• _Requirement_
Every line in the records below with the string "bool" is to be copied out.

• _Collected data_
^^^^^^^^^^^^^^^^
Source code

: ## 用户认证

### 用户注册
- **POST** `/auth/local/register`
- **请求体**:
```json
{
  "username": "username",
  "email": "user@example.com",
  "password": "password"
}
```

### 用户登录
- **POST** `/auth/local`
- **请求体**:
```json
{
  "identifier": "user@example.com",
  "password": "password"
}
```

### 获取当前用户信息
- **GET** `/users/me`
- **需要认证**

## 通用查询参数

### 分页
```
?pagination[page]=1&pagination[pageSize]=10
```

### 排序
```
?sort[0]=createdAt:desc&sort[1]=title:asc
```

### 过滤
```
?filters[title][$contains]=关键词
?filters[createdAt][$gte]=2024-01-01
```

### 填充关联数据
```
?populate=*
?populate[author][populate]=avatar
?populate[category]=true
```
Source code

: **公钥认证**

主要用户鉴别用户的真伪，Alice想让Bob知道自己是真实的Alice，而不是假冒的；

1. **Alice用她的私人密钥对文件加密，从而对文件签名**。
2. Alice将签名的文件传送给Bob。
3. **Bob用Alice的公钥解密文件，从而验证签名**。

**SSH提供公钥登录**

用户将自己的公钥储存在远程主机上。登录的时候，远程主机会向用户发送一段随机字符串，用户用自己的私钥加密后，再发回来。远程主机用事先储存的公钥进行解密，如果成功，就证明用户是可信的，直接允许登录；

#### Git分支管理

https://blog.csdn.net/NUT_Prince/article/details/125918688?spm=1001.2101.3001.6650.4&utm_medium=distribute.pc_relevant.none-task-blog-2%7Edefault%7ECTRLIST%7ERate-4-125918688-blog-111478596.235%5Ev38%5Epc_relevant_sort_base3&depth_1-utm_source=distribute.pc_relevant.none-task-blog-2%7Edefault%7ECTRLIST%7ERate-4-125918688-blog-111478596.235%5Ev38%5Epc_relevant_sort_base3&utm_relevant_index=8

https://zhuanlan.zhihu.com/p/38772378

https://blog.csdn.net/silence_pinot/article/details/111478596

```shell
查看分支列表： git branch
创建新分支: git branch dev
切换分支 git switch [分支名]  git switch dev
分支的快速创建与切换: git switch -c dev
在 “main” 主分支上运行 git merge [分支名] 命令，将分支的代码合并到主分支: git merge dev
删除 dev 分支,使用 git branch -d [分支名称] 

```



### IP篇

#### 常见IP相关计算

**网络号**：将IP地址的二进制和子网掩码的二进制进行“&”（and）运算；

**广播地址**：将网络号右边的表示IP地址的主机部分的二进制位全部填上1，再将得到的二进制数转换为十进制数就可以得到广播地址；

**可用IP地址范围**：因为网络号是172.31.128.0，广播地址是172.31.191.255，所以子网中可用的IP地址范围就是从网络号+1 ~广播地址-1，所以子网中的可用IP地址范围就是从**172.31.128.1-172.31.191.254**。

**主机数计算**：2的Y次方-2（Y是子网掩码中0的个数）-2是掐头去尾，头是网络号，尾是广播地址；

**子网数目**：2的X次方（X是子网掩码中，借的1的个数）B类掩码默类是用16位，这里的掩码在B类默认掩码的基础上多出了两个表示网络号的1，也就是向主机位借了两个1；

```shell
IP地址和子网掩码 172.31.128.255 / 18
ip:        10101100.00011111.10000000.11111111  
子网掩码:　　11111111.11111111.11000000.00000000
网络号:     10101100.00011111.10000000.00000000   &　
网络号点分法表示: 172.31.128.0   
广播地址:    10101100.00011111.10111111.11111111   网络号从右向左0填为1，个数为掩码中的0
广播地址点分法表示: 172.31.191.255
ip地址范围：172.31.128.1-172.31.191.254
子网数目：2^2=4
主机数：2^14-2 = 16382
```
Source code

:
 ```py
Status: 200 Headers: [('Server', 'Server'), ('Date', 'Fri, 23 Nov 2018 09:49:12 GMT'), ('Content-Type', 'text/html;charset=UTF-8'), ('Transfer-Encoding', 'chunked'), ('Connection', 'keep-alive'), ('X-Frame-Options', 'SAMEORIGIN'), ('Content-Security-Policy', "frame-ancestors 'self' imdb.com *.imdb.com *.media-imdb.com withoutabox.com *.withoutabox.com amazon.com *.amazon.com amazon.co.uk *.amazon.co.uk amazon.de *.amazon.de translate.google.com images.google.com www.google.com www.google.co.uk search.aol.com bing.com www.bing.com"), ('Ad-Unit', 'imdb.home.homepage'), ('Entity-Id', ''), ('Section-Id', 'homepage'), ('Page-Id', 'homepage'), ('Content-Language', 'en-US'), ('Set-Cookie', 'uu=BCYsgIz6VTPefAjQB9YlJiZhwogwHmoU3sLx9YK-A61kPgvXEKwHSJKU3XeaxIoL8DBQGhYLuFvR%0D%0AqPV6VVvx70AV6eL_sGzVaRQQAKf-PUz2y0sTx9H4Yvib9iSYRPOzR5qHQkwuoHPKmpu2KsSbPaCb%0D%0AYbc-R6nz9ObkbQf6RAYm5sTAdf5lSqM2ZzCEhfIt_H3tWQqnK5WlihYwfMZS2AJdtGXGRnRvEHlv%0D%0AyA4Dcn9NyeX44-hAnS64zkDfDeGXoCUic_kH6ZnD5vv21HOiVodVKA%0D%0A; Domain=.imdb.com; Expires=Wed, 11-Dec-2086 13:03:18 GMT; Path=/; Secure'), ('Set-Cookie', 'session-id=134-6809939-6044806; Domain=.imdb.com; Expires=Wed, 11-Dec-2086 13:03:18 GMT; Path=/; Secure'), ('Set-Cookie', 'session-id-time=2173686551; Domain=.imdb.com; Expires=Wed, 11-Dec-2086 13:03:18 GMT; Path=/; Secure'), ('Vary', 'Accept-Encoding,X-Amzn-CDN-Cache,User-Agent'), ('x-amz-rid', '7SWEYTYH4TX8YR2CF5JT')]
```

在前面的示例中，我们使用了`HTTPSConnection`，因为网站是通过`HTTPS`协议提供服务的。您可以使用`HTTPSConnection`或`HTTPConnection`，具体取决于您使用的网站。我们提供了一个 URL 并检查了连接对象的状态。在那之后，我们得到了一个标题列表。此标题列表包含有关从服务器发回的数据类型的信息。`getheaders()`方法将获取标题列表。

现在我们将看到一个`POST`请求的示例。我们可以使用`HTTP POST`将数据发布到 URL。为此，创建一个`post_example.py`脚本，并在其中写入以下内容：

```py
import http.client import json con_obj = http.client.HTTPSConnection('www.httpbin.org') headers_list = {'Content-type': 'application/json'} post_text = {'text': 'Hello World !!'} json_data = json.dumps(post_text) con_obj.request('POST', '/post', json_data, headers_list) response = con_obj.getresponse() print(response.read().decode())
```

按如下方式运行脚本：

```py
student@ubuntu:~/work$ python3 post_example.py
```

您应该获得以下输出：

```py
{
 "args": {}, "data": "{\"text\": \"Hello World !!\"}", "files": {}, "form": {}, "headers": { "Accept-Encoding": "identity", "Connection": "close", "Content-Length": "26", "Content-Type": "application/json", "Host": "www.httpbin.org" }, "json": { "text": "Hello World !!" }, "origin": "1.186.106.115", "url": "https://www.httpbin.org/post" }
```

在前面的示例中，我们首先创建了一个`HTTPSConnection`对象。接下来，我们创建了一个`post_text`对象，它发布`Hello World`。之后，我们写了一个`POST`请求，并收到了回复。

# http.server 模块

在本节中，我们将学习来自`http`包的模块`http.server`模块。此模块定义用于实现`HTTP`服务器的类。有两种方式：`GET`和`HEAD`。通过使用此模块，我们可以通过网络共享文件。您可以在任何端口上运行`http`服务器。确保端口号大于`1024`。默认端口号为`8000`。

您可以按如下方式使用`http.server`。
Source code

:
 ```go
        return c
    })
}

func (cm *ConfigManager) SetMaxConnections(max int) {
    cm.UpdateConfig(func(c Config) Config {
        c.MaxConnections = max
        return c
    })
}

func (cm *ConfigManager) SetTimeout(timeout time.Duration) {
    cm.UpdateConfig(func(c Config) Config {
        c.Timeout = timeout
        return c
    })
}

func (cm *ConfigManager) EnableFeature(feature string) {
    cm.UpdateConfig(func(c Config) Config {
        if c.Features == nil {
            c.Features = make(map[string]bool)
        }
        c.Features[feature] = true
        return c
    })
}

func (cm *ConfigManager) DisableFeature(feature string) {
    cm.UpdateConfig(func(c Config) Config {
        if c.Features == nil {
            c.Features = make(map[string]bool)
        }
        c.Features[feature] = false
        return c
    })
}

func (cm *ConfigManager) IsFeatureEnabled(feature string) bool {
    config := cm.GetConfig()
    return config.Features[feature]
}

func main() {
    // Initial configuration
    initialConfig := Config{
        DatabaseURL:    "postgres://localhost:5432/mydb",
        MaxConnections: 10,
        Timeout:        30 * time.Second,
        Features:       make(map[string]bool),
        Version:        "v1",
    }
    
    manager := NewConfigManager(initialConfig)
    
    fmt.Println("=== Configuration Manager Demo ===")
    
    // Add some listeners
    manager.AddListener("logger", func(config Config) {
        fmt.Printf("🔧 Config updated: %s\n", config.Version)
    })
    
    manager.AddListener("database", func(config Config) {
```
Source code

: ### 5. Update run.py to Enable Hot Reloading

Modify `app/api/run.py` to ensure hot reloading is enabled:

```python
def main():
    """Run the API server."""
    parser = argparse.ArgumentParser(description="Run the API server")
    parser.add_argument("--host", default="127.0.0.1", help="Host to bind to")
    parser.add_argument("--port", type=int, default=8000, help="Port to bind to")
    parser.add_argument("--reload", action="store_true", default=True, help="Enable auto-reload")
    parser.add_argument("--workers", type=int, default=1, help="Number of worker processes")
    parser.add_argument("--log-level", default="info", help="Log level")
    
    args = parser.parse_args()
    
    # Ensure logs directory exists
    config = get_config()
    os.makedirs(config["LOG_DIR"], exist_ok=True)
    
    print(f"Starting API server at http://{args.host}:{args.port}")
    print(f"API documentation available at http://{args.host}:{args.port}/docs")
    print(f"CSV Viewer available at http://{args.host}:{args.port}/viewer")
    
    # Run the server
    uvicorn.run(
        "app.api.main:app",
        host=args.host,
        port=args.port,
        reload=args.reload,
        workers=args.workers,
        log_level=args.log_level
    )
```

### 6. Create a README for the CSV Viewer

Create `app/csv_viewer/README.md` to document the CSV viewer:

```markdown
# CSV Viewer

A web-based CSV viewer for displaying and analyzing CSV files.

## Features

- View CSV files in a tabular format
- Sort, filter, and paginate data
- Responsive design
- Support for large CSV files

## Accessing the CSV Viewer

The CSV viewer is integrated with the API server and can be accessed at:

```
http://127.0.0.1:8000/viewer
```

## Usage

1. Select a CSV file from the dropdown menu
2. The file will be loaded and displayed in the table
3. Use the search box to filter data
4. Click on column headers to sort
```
^^^^^^^^^^^^^^^^
• _Your response_
            c.Features = make(map[string]bool)
            c.Features = make(map[string]bool)
func (cm *ConfigManager) IsFeatureEnabled(feature string) bool {
        Features:       make(map[string]bool),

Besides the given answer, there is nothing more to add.